Mikael Owunna had never seen photos of queer Africans before the fall of 2013. Then, at Carnegie Art Museum in Pittsburgh, Pennsylvania, he came across an exhibition by celebrated South African photographer Zanele Muholi.
Muholi’s photos showed black South African lesbians gazing straight into the camera, calm and unafraid. For Owunna, the portrayal was transformative. “I had lived 23 years of my life and had never seen an image of a queer African person,” Owunna told Quartz, his voice still emotional.
“I had never seen a photograph, image, nothing. So when somebody tells you ‘Oh, your people don’t exist’ or ‘You can’t be this way because it’s not our culture,’ you have no proof that that’s not true.”
Later that year, Owunna launched Limitless, a photography project focused on LGBTQ Africans in Europe and North America. The project uses fashion to visually debunk the myth that being queer is un-African, says Owunna.
His images are filled with color and light, recalling the post-colonial African studio photography of Malick Sidibé and Owunna’s idol Seydou Keïta.
“I started this project because I felt so broken, so messed up, so torn apart about being queer and African,” he said.
Born in the US to a Nigerian father and Nigerian-Swedish mother, Owunna spent most of his life outside of Nigeria but was sent back after he was outed as gay at age 15.
“The idea was that me being exposed to the culture would save me,” he said.

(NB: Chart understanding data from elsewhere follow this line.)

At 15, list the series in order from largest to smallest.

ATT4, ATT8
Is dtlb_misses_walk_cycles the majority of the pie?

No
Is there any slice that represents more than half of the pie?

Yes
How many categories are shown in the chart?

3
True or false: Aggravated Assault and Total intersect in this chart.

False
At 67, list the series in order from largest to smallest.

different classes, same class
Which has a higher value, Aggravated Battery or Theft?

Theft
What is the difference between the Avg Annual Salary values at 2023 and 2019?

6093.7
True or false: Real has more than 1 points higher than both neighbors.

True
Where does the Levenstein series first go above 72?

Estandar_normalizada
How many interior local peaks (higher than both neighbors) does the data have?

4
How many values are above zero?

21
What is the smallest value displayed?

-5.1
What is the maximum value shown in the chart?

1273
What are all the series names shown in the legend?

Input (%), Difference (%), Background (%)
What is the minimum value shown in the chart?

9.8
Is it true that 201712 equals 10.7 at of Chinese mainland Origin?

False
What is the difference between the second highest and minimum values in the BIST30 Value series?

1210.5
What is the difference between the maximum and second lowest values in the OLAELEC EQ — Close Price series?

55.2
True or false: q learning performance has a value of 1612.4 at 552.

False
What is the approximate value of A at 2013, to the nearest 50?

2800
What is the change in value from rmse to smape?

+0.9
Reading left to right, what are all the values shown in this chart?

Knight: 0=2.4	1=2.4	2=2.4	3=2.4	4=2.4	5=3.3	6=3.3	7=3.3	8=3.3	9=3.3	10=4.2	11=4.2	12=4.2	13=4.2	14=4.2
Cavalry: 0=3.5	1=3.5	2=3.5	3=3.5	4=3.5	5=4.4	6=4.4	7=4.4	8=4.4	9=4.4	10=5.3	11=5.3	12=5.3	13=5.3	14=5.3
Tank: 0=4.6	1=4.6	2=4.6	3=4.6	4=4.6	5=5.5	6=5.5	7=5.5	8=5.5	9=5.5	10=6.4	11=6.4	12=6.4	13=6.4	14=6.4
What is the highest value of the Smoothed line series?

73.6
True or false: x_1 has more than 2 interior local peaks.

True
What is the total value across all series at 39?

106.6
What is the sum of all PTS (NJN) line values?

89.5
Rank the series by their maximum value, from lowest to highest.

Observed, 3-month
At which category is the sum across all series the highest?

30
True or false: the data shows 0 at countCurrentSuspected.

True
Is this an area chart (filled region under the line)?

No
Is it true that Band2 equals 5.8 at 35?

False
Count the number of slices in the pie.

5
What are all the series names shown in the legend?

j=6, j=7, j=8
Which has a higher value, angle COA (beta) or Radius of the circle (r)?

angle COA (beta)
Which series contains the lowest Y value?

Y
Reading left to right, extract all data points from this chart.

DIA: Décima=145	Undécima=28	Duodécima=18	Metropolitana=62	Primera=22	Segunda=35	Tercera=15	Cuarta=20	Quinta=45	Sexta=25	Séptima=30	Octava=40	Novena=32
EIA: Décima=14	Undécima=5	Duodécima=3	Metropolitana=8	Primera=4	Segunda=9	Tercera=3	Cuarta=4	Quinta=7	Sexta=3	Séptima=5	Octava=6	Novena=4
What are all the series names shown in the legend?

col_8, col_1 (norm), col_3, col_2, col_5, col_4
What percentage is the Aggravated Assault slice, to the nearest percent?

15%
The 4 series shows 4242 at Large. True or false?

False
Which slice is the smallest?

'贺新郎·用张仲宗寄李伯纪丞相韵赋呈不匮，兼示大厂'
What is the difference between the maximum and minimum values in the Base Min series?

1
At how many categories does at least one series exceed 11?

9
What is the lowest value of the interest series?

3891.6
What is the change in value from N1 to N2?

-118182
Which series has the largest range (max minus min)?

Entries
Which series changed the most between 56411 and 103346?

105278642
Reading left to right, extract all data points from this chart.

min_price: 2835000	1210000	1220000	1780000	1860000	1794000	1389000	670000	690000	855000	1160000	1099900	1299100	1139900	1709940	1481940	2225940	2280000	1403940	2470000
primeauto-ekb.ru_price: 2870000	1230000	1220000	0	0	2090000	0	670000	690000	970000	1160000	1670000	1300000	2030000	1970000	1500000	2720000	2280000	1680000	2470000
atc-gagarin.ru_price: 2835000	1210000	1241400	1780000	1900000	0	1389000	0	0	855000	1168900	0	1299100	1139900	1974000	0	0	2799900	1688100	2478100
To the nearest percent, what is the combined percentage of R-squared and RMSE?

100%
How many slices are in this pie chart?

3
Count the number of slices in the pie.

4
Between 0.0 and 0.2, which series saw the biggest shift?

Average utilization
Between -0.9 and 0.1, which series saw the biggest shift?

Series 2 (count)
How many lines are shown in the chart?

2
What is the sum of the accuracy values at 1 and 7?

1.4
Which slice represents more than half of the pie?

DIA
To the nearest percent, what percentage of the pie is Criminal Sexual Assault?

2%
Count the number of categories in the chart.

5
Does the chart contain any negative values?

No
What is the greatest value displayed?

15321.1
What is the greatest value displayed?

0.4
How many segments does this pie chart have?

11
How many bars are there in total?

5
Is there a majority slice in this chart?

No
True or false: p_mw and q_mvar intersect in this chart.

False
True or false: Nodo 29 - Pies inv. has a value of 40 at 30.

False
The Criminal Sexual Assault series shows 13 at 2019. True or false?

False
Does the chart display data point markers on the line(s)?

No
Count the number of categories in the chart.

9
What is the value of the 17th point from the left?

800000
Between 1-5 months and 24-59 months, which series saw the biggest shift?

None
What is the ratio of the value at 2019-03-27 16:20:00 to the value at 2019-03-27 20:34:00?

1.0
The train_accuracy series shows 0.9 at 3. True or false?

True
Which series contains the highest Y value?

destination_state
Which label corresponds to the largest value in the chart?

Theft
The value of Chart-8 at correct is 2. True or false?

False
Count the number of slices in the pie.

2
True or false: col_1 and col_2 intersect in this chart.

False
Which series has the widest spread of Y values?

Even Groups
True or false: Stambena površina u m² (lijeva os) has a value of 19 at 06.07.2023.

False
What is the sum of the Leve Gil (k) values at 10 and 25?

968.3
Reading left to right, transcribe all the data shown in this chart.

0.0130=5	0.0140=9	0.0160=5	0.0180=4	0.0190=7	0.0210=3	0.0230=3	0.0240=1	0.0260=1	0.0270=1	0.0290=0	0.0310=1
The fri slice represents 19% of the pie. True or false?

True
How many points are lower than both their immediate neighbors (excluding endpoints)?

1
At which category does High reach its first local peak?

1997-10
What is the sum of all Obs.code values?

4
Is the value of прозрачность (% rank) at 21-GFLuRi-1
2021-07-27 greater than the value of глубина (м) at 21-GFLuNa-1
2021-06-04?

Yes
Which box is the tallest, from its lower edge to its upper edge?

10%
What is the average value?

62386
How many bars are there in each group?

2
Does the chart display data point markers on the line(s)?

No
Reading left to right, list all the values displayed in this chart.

At 18, he was forced to undergo a series of exorcisms both in his village and in the city.
The rituals were carried out by Christian priests and traditional healers, one of whom poured burning, stinging oil all over his body. He was instructed to apply a holy oil to himself everyday to keep the demons of homosexuality away. Consumed by self-loathing, he dutifully followed these instructions for a year and a half.
Photography became a source of healing when as a college student, Owunna travelled to Taiwan. There he taught young indigenous children of the Atayal nation how to use photography to reclaim their identity. It was on his return from Taiwan that he had that fateful encounter with Muholi’s work.
Like Muholi’s work, Owunna’s Limitless shifts away from the news reportage and human rights approach to documenting queer African lives, which tends to focus on brutalization, oppression, and vilification by religious or political leaders. Instead, Owunna’s use of African prints and cultural objects allows subjects to reclaim the cultures from which they have been excommunicated. In one image, trans and queer Burundians carry symbols of masculinity and strength. In all of the images, his subjects are bold and the mood uplifting.
Owunna, now 26, hopes to extend his project to photographing subjects across the African continent, but he is acutely aware of the real dangers faced by LQBTQI Africans and the privilege his own US citizenship affords him.
Many African countries still have colonial-era penal codes that outlaws being gay, and some still enforce those laws. In Uganda, political leaders have encouraged citizens to target their queer neighbors, forcing hundreds to flee the country. In South Africa, where social attitudes lag behind liberal laws, gay marriage is recognized but black lesbians still face the threat of “corrective” rape and murder.
Says Owunna, “Each click of my camera, I see as trying to capture what does a free world look in which black, queer and trans people can just be whoever they want to be.”